Rubens Jardim

A poesia é uma necessidade concreta de todo ser humano.

Meu Diário
31/03/2011 19h02
a ruptura com o instituído e o desdobrar do desconhecido
DESDE MENINO SENTI A DOR DO MUNDO
E UMA CERTA OPRESSÃO NAQUILO QUE ERA  CONSIDERADO CORRIQUEIRO
Sinto algo nietzschiano nessa escrita além dos limites. Juliano provoca um impacto desestabilizante. Ele acorda em nós as avalanches que antecedem as nomeações. É poesia, ficção, ensaio, filosofia --tudo misturado--mas com alta voltagem! Acho que ele é um caso sério dentro da nossa literatura. Ficarei feliz se os leitores compartilharem esse sentimento comigo.
JULIANO GARCIA PESSANHA publicou 4 livros inclassificáveis: Sabedoria do Nunca (1999), Ignorância do Sempre (2000), Certeza do Agora (2002) e Instabilidade Perpétua (2009). Em cada um desses trabalhos, Juliano mistura poesia, ensaio, ficção e filosofia. E faz isso com uma contundência rara e uma beleza avassaladora. Os títulos já nos jogam em uma tríade abissal: nunca, sempre, certeza --complementada pelo tremor da instabilidade perpétua!
Pra quem não teve ainda a satisfação de mergulhar nas palavras desse autor, pincei alguns trechos de um texto que recebi de meu sobrinho, Saulo. Chama-se Província da Escritura --e me deixou absolutamente iluminado e desconcertado. Os textos de Juliano seguem entre aspas.
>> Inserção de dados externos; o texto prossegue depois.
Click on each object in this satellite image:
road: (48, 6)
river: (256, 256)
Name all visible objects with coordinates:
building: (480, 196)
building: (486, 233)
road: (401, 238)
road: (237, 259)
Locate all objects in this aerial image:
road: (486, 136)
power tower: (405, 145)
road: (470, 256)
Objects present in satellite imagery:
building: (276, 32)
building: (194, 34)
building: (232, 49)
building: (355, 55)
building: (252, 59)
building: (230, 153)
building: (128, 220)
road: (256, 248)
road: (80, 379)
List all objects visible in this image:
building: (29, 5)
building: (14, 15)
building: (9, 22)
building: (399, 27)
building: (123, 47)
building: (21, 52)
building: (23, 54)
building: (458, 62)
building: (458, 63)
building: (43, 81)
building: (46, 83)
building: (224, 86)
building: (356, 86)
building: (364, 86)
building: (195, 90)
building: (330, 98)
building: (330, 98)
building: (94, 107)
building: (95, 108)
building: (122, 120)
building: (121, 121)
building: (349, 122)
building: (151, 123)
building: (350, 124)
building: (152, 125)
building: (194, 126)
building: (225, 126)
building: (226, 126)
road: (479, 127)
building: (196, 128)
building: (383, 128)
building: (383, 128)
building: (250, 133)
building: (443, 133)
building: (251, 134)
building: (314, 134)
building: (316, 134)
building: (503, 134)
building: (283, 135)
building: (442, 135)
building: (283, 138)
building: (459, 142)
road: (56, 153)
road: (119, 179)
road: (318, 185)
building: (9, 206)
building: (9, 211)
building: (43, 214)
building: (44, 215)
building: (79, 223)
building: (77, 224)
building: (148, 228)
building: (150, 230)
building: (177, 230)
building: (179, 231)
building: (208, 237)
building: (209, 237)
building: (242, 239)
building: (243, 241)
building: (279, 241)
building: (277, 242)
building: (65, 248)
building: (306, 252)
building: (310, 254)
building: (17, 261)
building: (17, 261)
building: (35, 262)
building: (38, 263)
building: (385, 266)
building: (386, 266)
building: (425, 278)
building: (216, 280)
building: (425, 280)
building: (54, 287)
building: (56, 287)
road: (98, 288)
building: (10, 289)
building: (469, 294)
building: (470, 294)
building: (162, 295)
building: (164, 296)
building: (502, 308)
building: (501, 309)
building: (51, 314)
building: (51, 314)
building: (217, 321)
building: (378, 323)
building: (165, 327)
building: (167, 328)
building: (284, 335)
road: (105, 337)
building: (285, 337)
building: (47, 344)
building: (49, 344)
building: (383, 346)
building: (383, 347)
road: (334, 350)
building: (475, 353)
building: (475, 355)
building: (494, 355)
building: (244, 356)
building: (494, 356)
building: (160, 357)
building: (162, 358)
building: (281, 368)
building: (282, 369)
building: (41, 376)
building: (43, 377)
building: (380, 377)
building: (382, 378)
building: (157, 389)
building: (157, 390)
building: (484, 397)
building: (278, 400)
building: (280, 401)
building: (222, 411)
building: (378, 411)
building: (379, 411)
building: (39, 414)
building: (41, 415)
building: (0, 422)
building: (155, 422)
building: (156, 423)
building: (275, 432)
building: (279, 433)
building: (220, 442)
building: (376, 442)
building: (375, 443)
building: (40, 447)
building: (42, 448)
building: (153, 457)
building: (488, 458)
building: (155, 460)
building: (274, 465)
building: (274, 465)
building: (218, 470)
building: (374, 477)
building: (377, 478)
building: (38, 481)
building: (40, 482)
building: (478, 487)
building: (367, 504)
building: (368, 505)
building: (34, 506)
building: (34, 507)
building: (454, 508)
"Estar atingido também pela proximidade do rosto do outro é enxergá-lo a partir do aberto, não sendo o aberto mais do que o lugar de uma aparição intrinsecamente frágil, de uma aparição-desaparição. Mas o homem não gosta de estar exposto; ele é alérgico ao lugar. E, enquanto alérgico, converteu-se num animal blindado e, quando alguém aponta para o céu (como um personagem de Bernhard) e diz: “veja, ali está aberto, vejam, está aberto; a palavra a-ber-to está redigida no firmamento”, então, já não se percebe o que isso quer dizer, pois o homem blindado gosta de viver no fechado e de medir a palmo."
"É nas palavras da língua que o mundo deixa de ser mudo e pode tocar a aparição"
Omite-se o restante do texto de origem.